I want to focus on two sections of McLuhan’s The Medium is the Massage: page 18 on education and page 61 on incarceration. There is already a figuration that connects the two institutions: the school-to-prison pipeline. But what happens when we imagine education of the masses and mass incarceration not as a means and an end, but as co-constitutive sites of necropolitical production?
McLuhan posits the educational establishment as a vestige of the nineteenth century “where information is scarce but ordered and structured by fragmented, classified patterns, subjects, and schedules” (18). He contrasts this compartmentalization to the constant onslaught of uncensored and uncategorized information that the student experiences in hir extracurricular life. This false fragmentation engenders a lack of communication between disciplines and naturalizes the division of knowledge into binaries such as natural vs. social. In turn, scientific studies often enact and perpetuate oppressive social systems while humanities projects sometimes fail to engage recent technological innovations.
More insidious than the education system’s penchant for categorization is its ability to mold and instill hierarchies under the guise of ‘unbiased’ learning. The neoliberal school or college is, as McLuhan asserts, “much like any factory set-up with its inventories and assembly lines.” Instead of cars or computers, however, the factory called education produces docile human labor. Any units that subvert or rebel are corrected or expelled. Gender norms are (re)enforced and and naturalized as sex, racism is inculcated and rewarded, genocide and settler colonialism are justified as “manifest destiny”. Herstories are rewritten to legitimize a nationalist narrative.
Punishment in education is intimately tied to incarceration; ‘bad’ students are subjected to detention, suspension, or separation.

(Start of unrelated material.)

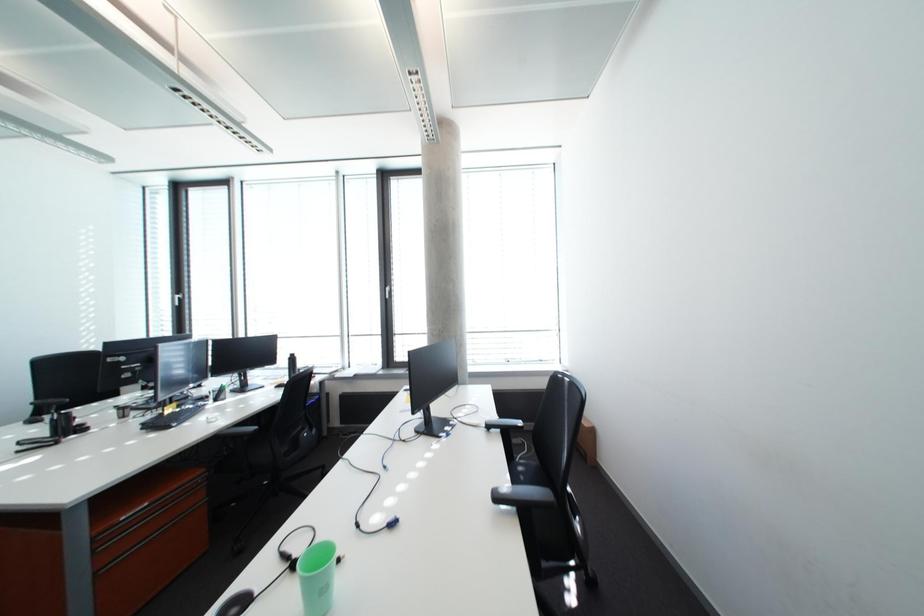
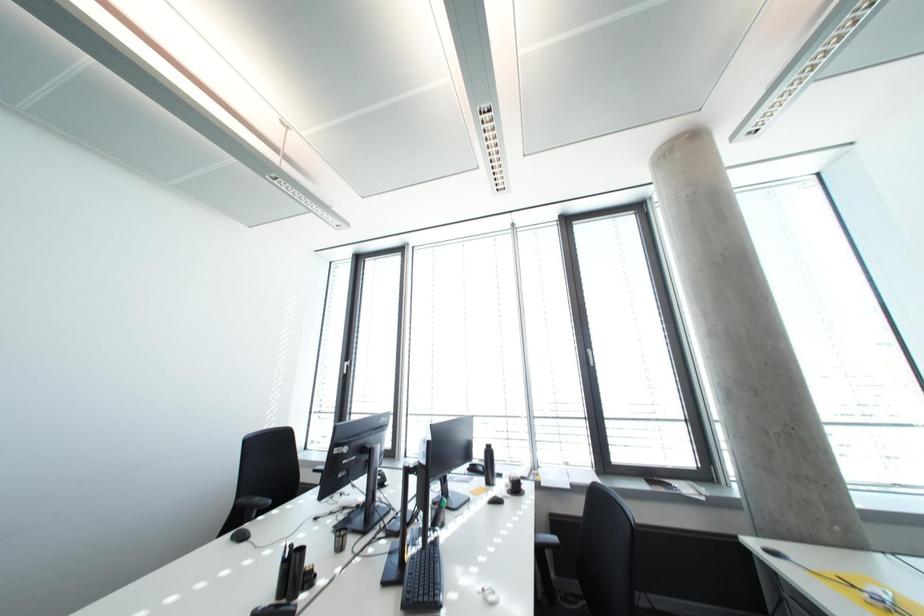
Question: In a continuous first-person perspective shot, in which direction is the camera moving?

Within our current social framework, isolation and immobility are the worst fates imaginable.
Mass incarceration has become the new racialized social control by which white settler colonial capitalists retain their power. The creation of ‘safe spaces’ relies on militarization, imprisonment, and murder. Once individuals are ruled guilty and isolated from society, they are then used for their labor to enrich the nation-state that relegates them to isolation and death.
Although McLuhan claims that “The new feeling that people have about guilt is not something that can be privately assigned to some individual, but is, rather, something shared by everybody, in some mysterious way,” (61) the prison and military industrial complexes are stronger and more far-reaching than ever.
McLuhan expressed the outdated and inadequate nature of ‘Western’ education and incarceration systems nearly 40 years ago. New media provides a platform with myriad potentials from integrated networks of social critique to information-inundated complacency.
Work Cited:
McLuhan, Marshall and Quentin Fiore. (1967) The Medium is the Massage. Berkeley, CA: Gingko Press.
David Gaertner
October 16, 2015 — 3:17 pm
Andree,
This is a very insightful and contemporary critique of McLuhan. I am particularly taken with your analysis of the division of knowledge as it erupts between the sciences and the humanities. It seems to me that these facile divisions remain at the heart of the Humanities’ anxiety over technology and new media.
See, for instance, https://mkirschenbaum.files.wordpress.com/2014/04/dhterriblethingskirschenbaum.pdf
I think your conclusion is a little abrupt and you don’t really have enough space to unpack your argument on necropolitics (which I think is quite provocative), but overall this is a strong piece.